# How do you force plants to stretch vertically?



## Soulkipper (Oct 8, 2014)

One of the plants fell out of the cup into soil and stretched on its own about 2-3x as tall before sprouting.. fighting for light possibly but it all went unnoticed.
Does partial darkness or weaker light make them stretch? Set amt of total darkness?
How do I force a plant or a number of plants to grow on my terms? I pretty much know how to do it horizontally through training techniques.
I think it might be the roots.. softer dirt / less water more oxygen.


----------



## Ninjabowler (Oct 8, 2014)

Ya, crap light will make them stretch early sprout (not enough light), having the light on one side will make them stretch (left or right), growing under a flower spectrum instead of veg lights will make them stretch. Also packing them really tightly together makes them fight for light and grow taller and less bushy. There. Theres a couple ways to make em your bitch. I like the hps way and packing them close together the best for tall.


----------



## SnapsProvolone (Oct 8, 2014)

Raising the light will make a plant stretch.


----------



## mrCRC420 (Oct 8, 2014)

Why do you want stretch? I heard on a YouTube video by some weed-science guy, that 13+ hours of light in the flowering phase will result in more stretching and root growth.

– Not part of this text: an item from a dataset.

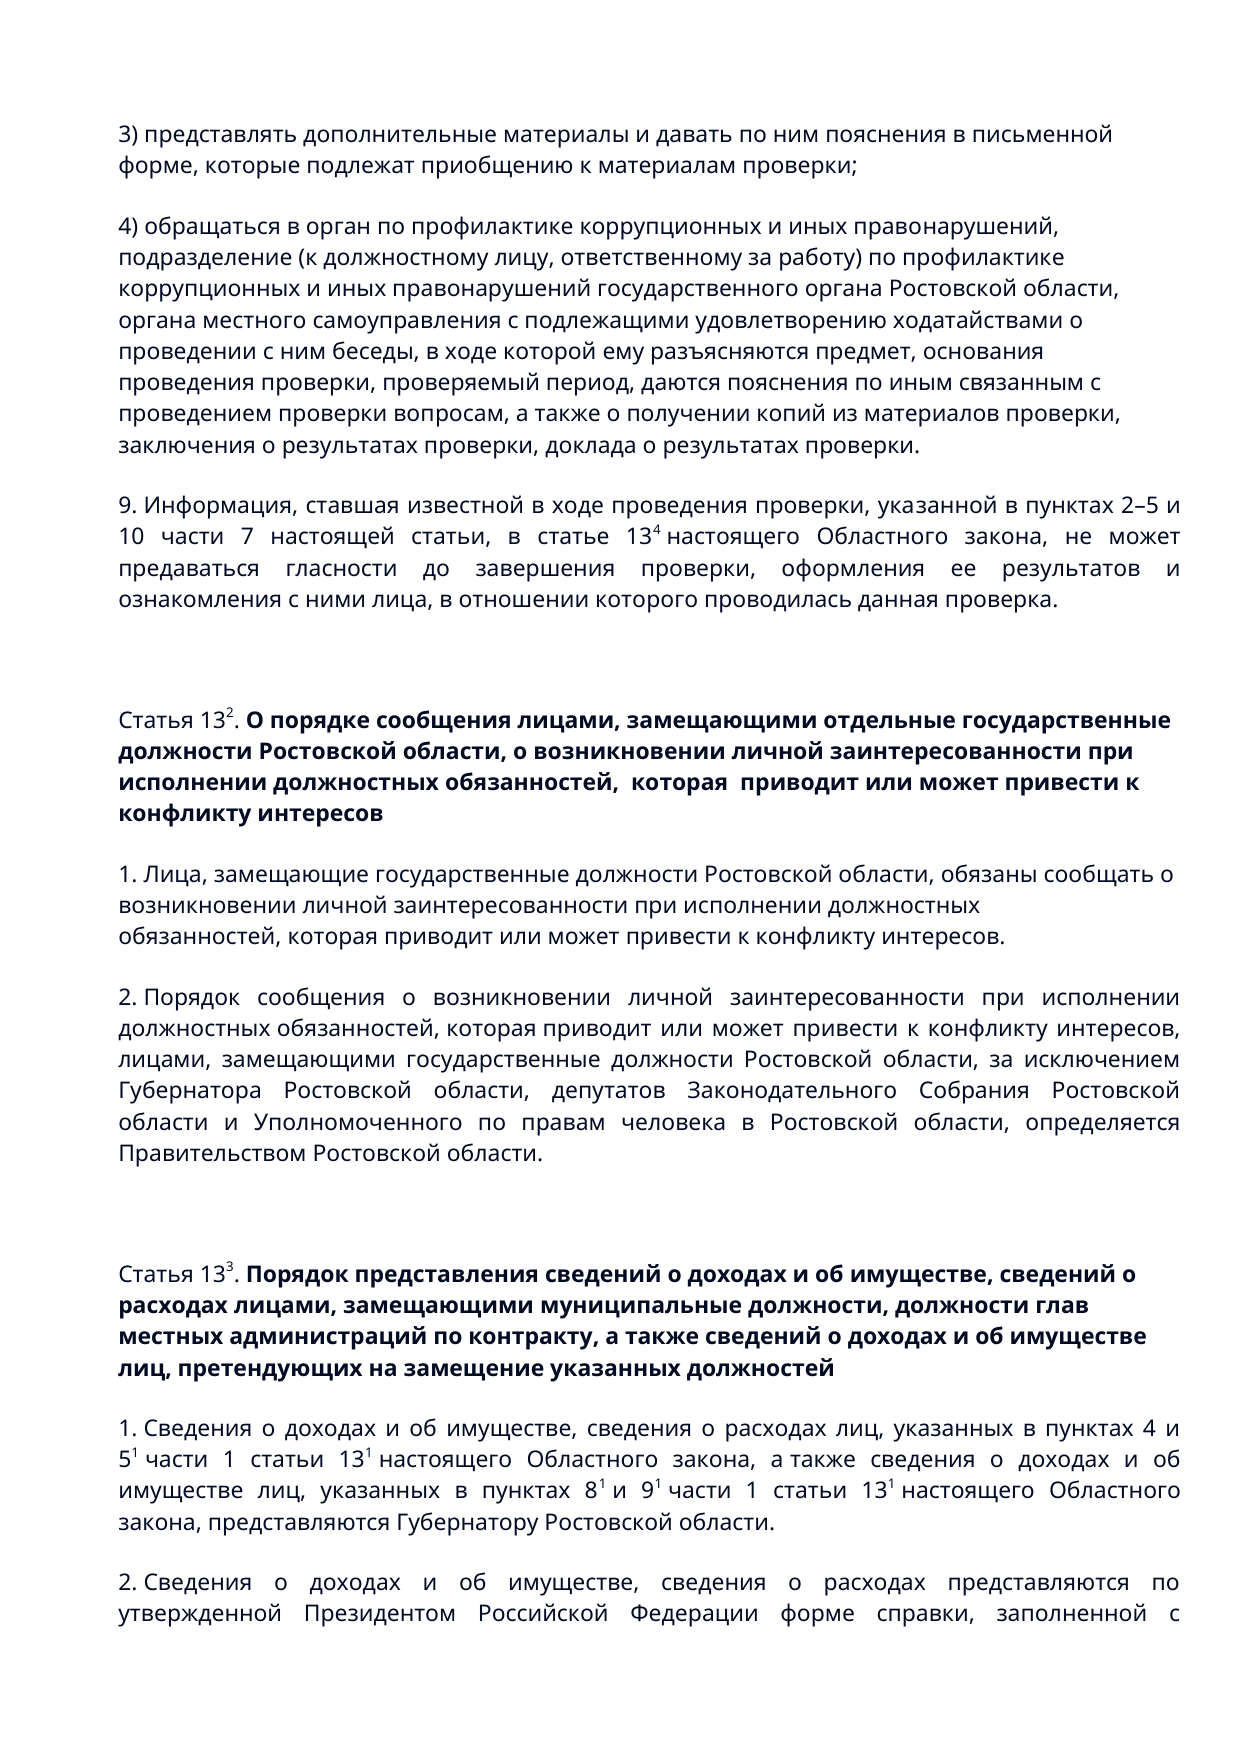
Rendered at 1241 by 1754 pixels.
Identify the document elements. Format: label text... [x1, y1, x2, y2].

More light in your 12/12 schedule (like 15on/9off) creates "Fall" conditions as opposed to "Winter", so the plant continues in "Semi-Veg" and grows taller, leafier, and rootier haha. That light schedule also creates a larger yield because there is more light-energy absorbed (as opposed to 12/12) - however, there is less dark/grow-time, so the harvest will take longer. Peace! GL!


----------



## PetFlora (Oct 8, 2014)

Adding red spectrum increases stretch. You could buy a couple Cree Warm White household led bulbs from HD

Better panels provide separate o/o switch for the reds, which a grower can use intermittently. The primary purpose is to engage once buds have set


----------



## GroErr (Oct 8, 2014)

I've been stretching mine by switching from 18/6 to 14/10 for 8-10 days before switching to 12/12, keeping the lights (LED's) higher than normal, like 24", significant extra stretch vs switching straight to 12/12. A side benefit of this is once they're switched to 12/12, buds show up within a couple of days.


----------



## Soulkipper (Oct 8, 2014)

I've got everything necessary to try all that stuff. will begin. thanks.


----------



## Sativied (Oct 8, 2014)

Increasing the DIF causes stretch beyond regular stem elongation. DIF is difference between day and night temp.

Example src: http://www.sciencedirect.com/science/article/pii/S030442380200002X

Usually the opposite is desired though...


----------